I went to Proverbs when I was a young believer, because it is the book about wisdom, and my life was riddled with failures. I wanted all the wisdom God could give me.
I meditated on the book for many years, and eventually one thought became crystal clear! Wisdom is not a subject that can be mastered. Wisdom is a person.
We live a life marked by wisdom, when we make Wisdom our “kinswoman” and we listen to everything she says and trust her instructions moment by moment.
In fact I was shocked to find that the whole of the Gospel, of human history, is right there in Proverbs.
In Proverbs 7 is a story of a Father, warning His Son. He had looked out the window and saw young people in the streets who were foolish, and making dangerous mistakes, and so He calls His Son to Him and warns Him of the dangers of their choices, then in the last line of this song, the Father addresses His sons, plural. It is a subtle thing, but something has happened between the instructions and the conclusions of the song that has brought others into this loving and protective relationship with the Father.
One can imagine that the Son heard the words of the Father, and fearing for His friends, ran out into the street and called them inside to be safe in the House with His Father. No longer, orphans living in the streets, the prey of wickedness and death.
The whole of the gospel is portrayed right there in chapter 7, but if you zoom out a little you see that Proverbs explains all of human history too.
Proverbs works a little like a frame narrative. If it’s been awhile since your high school English class, a frame narrative is a literary device where a larger story wraps around and sometimes through an anthology giving unity to the stories in the collection.

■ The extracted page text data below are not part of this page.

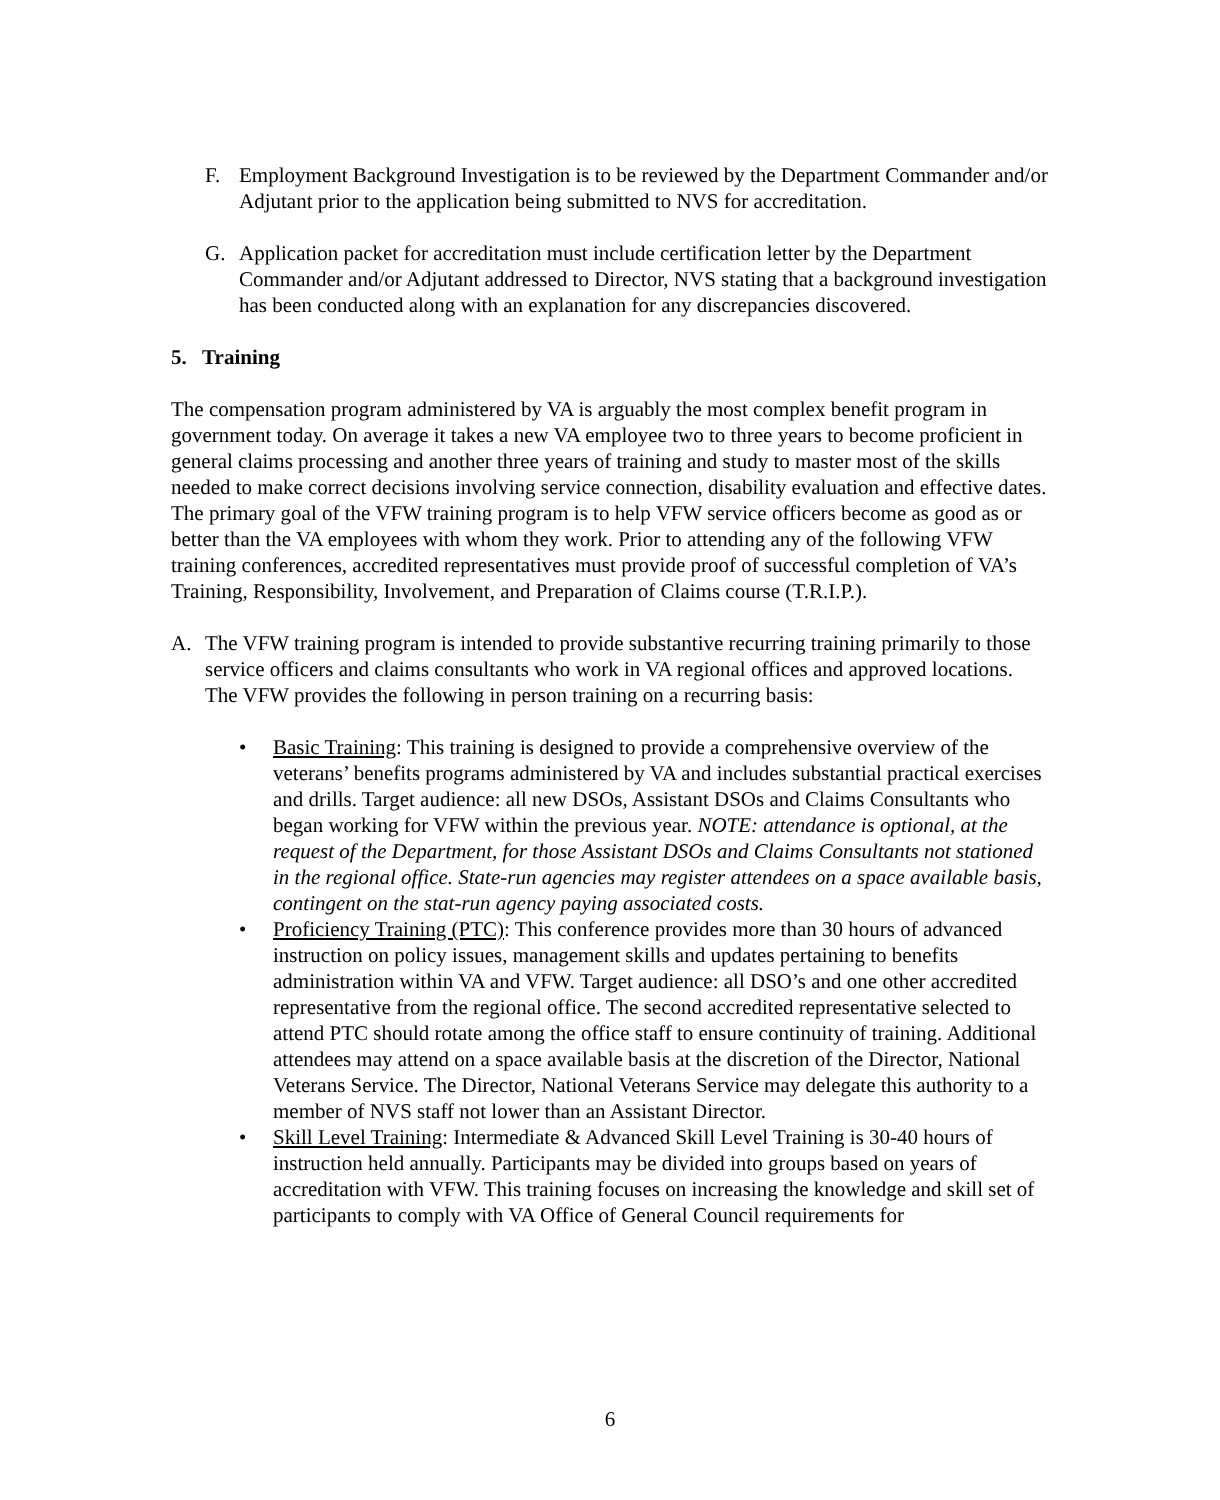F. Employment Background Investigation is to be reviewed by the Department Commander and/or Adjutant prior to the application being submitted to NVS for accreditation.
G. Application packet for accreditation must include certification letter by the Department Commander and/or Adjutant addressed to Director, NVS stating that a background investigation has been conducted along with an explanation for any discrepancies discovered.
5. Training
The compensation program administered by VA is arguably the most complex benefit program in government today. On average it takes a new VA employee two to three years to become proficient in general claims processing and another three years of training and study to master most of the skills needed to make correct decisions involving service connection, disability evaluation and effective dates. The primary goal of the VFW training program is to help VFW service officers become as good as or better than the VA employees with whom they work. Prior to attending any of the following VFW training conferences, accredited representatives must provide proof of successful completion of VA’s Training, Responsibility, Involvement, and Preparation of Claims course (T.R.I.P.).
A. The VFW training program is intended to provide substantive recurring training primarily to those service officers and claims consultants who work in VA regional offices and approved locations. The VFW provides the following in person training on a recurring basis:
• Basic Training: This training is designed to provide a comprehensive overview of the veterans’ benefits programs administered by VA and includes substantial practical exercises and drills. Target audience: all new DSOs, Assistant DSOs and Claims Consultants who began working for VFW within the previous year. NOTE: attendance is optional, at the request of the Department, for those Assistant DSOs and Claims Consultants not stationed in the regional office. State-run agencies may register attendees on a space available basis, contingent on the stat-run agency paying associated costs.
• Proficiency Training (PTC): This conference provides more than 30 hours of advanced instruction on policy issues, management skills and updates pertaining to benefits administration within VA and VFW. Target audience: all DSO’s and one other accredited representative from the regional office. The second accredited representative selected to attend PTC should rotate among the office staff to ensure continuity of training. Additional attendees may attend on a space available basis at the discretion of the Director, National Veterans Service. The Director, National Veterans Service may delegate this authority to a member of NVS staff not lower than an Assistant Director.
• Skill Level Training: Intermediate & Advanced Skill Level Training is 30-40 hours of instruction held annually. Participants may be divided into groups based on years of accreditation with VFW. This training focuses on increasing the knowledge and skill set of participants to comply with VA Office of General Council requirements for
6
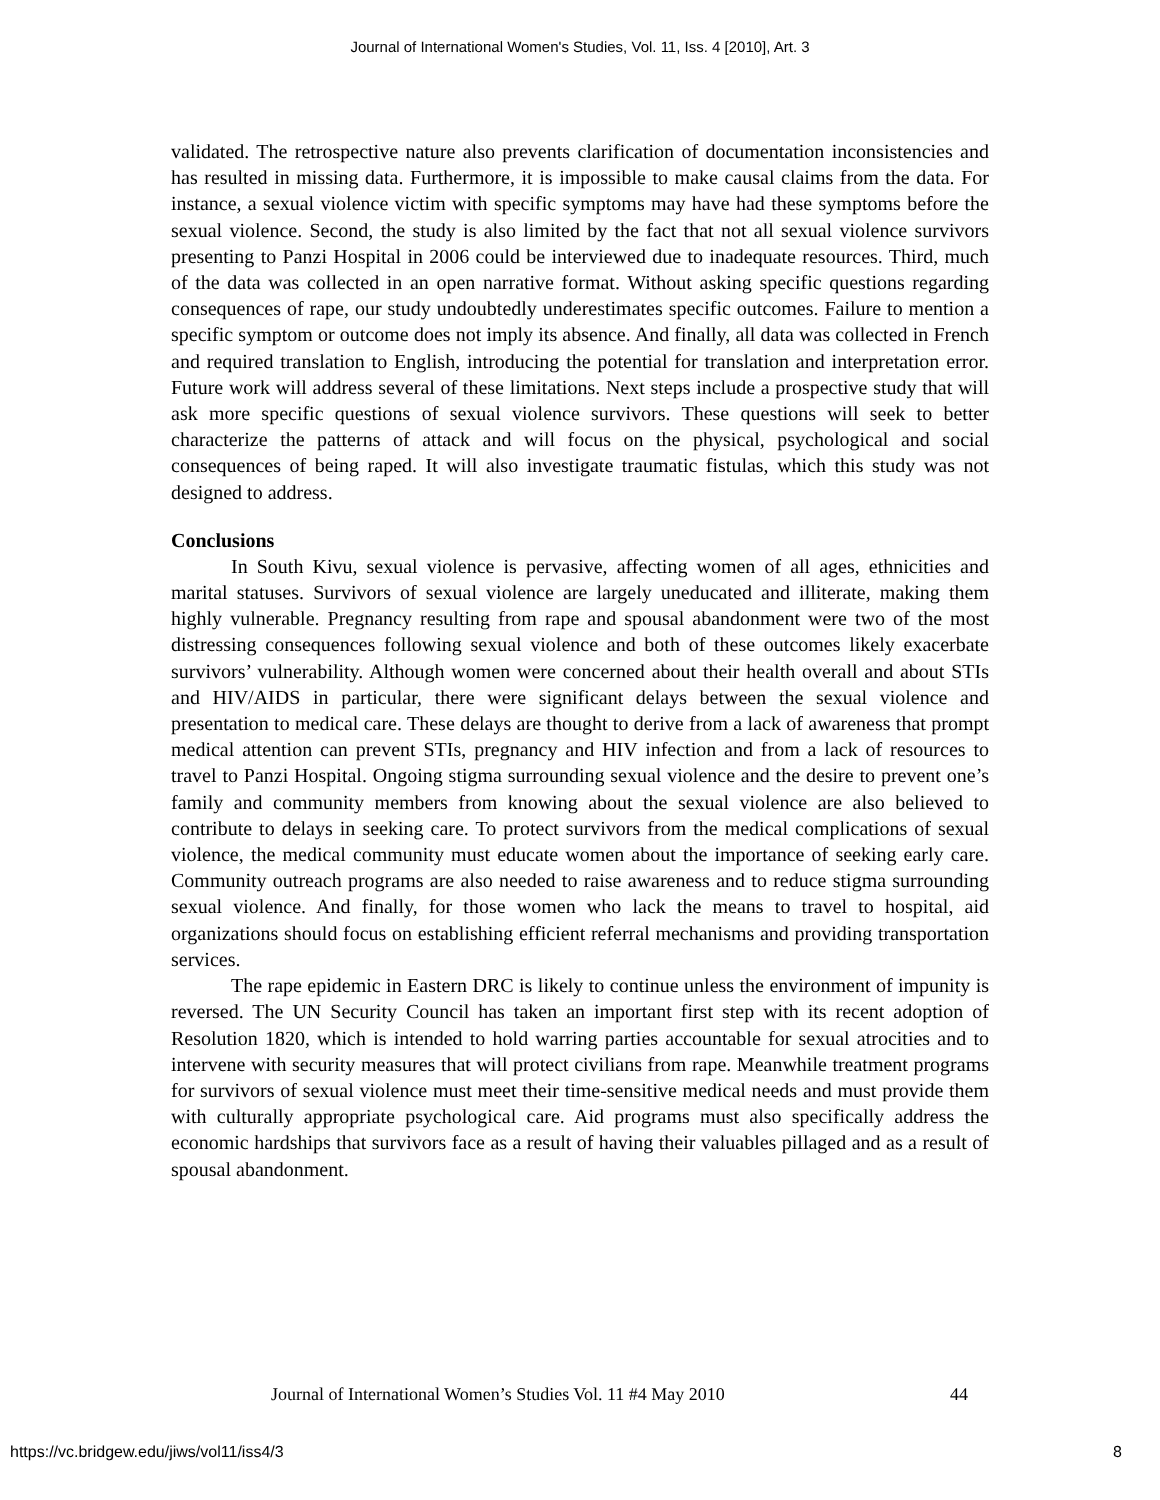Journal of International Women's Studies, Vol. 11, Iss. 4 [2010], Art. 3
validated. The retrospective nature also prevents clarification of documentation inconsistencies and has resulted in missing data. Furthermore, it is impossible to make causal claims from the data. For instance, a sexual violence victim with specific symptoms may have had these symptoms before the sexual violence. Second, the study is also limited by the fact that not all sexual violence survivors presenting to Panzi Hospital in 2006 could be interviewed due to inadequate resources. Third, much of the data was collected in an open narrative format. Without asking specific questions regarding consequences of rape, our study undoubtedly underestimates specific outcomes. Failure to mention a specific symptom or outcome does not imply its absence. And finally, all data was collected in French and required translation to English, introducing the potential for translation and interpretation error. Future work will address several of these limitations. Next steps include a prospective study that will ask more specific questions of sexual violence survivors. These questions will seek to better characterize the patterns of attack and will focus on the physical, psychological and social consequences of being raped. It will also investigate traumatic fistulas, which this study was not designed to address.
Conclusions
In South Kivu, sexual violence is pervasive, affecting women of all ages, ethnicities and marital statuses. Survivors of sexual violence are largely uneducated and illiterate, making them highly vulnerable. Pregnancy resulting from rape and spousal abandonment were two of the most distressing consequences following sexual violence and both of these outcomes likely exacerbate survivors’ vulnerability. Although women were concerned about their health overall and about STIs and HIV/AIDS in particular, there were significant delays between the sexual violence and presentation to medical care. These delays are thought to derive from a lack of awareness that prompt medical attention can prevent STIs, pregnancy and HIV infection and from a lack of resources to travel to Panzi Hospital. Ongoing stigma surrounding sexual violence and the desire to prevent one’s family and community members from knowing about the sexual violence are also believed to contribute to delays in seeking care. To protect survivors from the medical complications of sexual violence, the medical community must educate women about the importance of seeking early care. Community outreach programs are also needed to raise awareness and to reduce stigma surrounding sexual violence. And finally, for those women who lack the means to travel to hospital, aid organizations should focus on establishing efficient referral mechanisms and providing transportation services.
The rape epidemic in Eastern DRC is likely to continue unless the environment of impunity is reversed. The UN Security Council has taken an important first step with its recent adoption of Resolution 1820, which is intended to hold warring parties accountable for sexual atrocities and to intervene with security measures that will protect civilians from rape. Meanwhile treatment programs for survivors of sexual violence must meet their time-sensitive medical needs and must provide them with culturally appropriate psychological care. Aid programs must also specifically address the economic hardships that survivors face as a result of having their valuables pillaged and as a result of spousal abandonment.
Journal of International Women’s Studies Vol. 11 #4 May 2010
44
https://vc.bridgew.edu/jiws/vol11/iss4/3
8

Proverbs Chapters 1-9, and 30-31 create a frame around this idea that Father, Son and Spirit (called Wisdom) have been at work in the lives of men from the beginning. The Father teaching, the Son listening and obeying, and Wisdom working to bring it all about. They are a family. They dwell together in a House that is stable and prosperous.
When children come into the house the Father instructs them to obey Wisdom. She is the Mistress of the house. She gives work to each member of the household and she prepares food for each one. There is order, and fellowship for those in Her care.
Chapters 10-29 are the anthology. Not of stories as in other frame narratives, but of proverbs. They are little golden tidbits of Wisdom. It is like we are children following our Mother around all day, and at random intervals throughout our lives She drops a word, a joke, an instruction that takes root in our brain and becomes one of a million beautiful memories of Her presence in our lives. I picture it like gleaning. She is working. We are following, and gathering up the little grains of life giving wheat that she lets fall at our feet. We pick them up and squeal with delight, and She smiles at her beautiful children and goes on with her work.
If Chapters 1-9 are the burlap sack, and 10-29 are all the grains we’ve gathered throughout a life of living in Her House and walking in Her footsteps, then Chapters 30-31 are the drawstring that binds up the sack and helps us put it all together! They close the frame around the narrative.
These two Chapters speak of Wisdom. Of the day we finally see that Wisdom is not a subject we master, but a Person. A Person who means everything!